Kapı bu işi adama yaptıracak.
Evin içi dışına dönecek,
Burada adama karış komutu ulaşacak.
Adam saf saf yanaşacak,
Bakmaya alışmak adama gördürecek.
Görmek adamı sürekli bunaltacak.
Adam gördükçe şaşıracak,
Şaşırdıkça sürekli görecek.
Adam bilmek fiilini arayacak,
Ama bulamayacak.
Adam geleni geçeni kendi sanacak.
Bu ne kadar çok kendim deyecek.
Hep başkalarını görecek.
Hani ben, nerede ben deyecek.
Anlamak isteyecek ─ bir istemeseydi─ .
Anlamakla bunu istemek yan yana gelecek
Bir çağ bitecek, biri başlayacak.
Neden-, niçin-, nasıl’a yönelecek ─ ya yönelmeseydi─ .
Anlamak fiili ─ ister istemez─ birden adama verilecek.
Adamın durumu belirecek, hızı gelişecek.
Ayarı insanca bozulacak.
Neleri anlamalı, neleri değil, ayıramayacak.

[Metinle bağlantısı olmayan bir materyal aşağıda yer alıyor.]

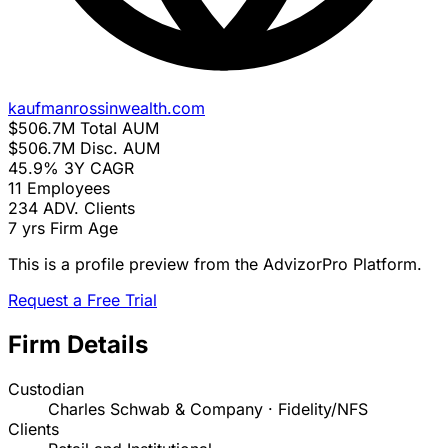
kaufmanrossinwealth.com
$506.7M
Total AUM
$506.7M
Disc. AUM
45.9%
3Y CAGR
11
Employees
234
ADV. Clients
7 yrs
Firm Age
This is a profile preview from the AdvizorPro Platform.
Request a Free Trial
Firm Details
Custodian
Charles Schwab & Company · Fidelity/NFS
Clients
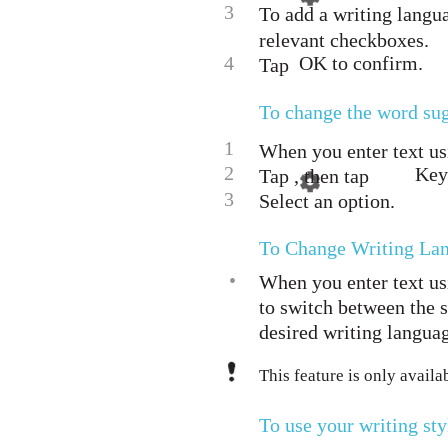
3
To add a writing langua
relevant checkboxes.
4
OK to confirm.
Tap
To change the word sug
1
When you enter text us
2
Key
Tap , then tap
3
Select an option.
To Change Writing La
•
When you enter text us
to switch between the s
desired writing langua
This feature is only avail
To use your writing sty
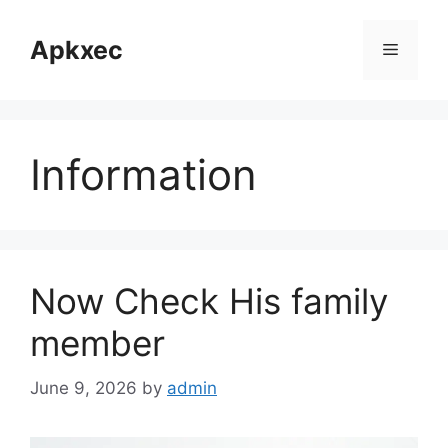
Skip
to
Apkxec
Menu
content
Information
Now Check His family
member
June 9, 2026
by
admin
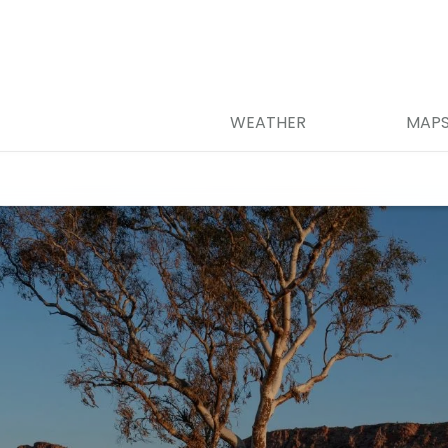
WEATHER
MAP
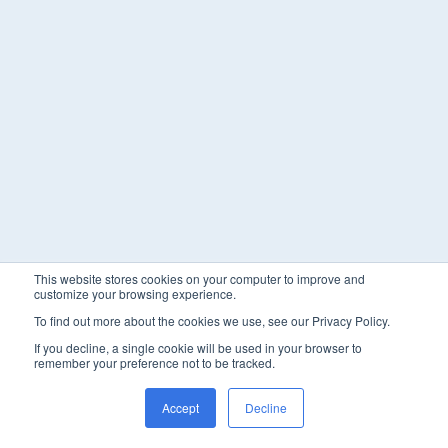
This website stores cookies on your computer to improve and
customize your browsing experience.
To find out more about the cookies we use, see our Privacy Policy.
If you decline, a single cookie will be used in your browser to
remember your preference not to be tracked.
Accept
Decline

Başka-kendilerini görünce şaşıracak.
Kendi-başkalarını onlarla karıştıracak.
Önünden boyuna başkaları geçecek,
Önünden boyuna kendisi geçecek,
Bu ne kadar çok ben deyecek.
Aralarında bir yabancı arayacak.
Kendinde bir yabancı arayacak.
Bu ne kadar çok yan yana ben deyecek.
Ben kendime nereden gireyim deyecek.
Ben kendimden nasıl çıktım deyecek,
Ne zaman deyecek, niçin deyecek.
─ Deyecek de ne olacak─
Olan olacak olduğunca, olacağınca.
Bu andan o ana olanca.
İş işden geçecek.
Adama bir yardımcı fiil birden düşecek.
Adam onu ilkin bir şey sanacak.
Onunla düşünmeye alışacak.
Düşünceleri onunla kör-topal gidecek.
Adam bundan şımaracak.
Dur şununla bir iş göreyim deyecek,
Eline cebi değecek.
Adam ile tabancası birleşecek.
O anda bütün öbür fiiller ondan geri alınacak.
Adam ateş edecek.
Bütün fiiller ona geri verilecek..
Adam birini vuracak..
Adam kendini vuracak..
Adam beni vuracak. Bilecek..
Ler, siniz.
Perde burada inecek.
Perdenin önündekiler donup kalacak..
Lar, sınız.
Perdenin arkasındakiler bekleyecek..
Ler, siniz.
Bir ölü yerde uzanık yatacak.
Vuranı görenler vurulanı görmek isteyecek.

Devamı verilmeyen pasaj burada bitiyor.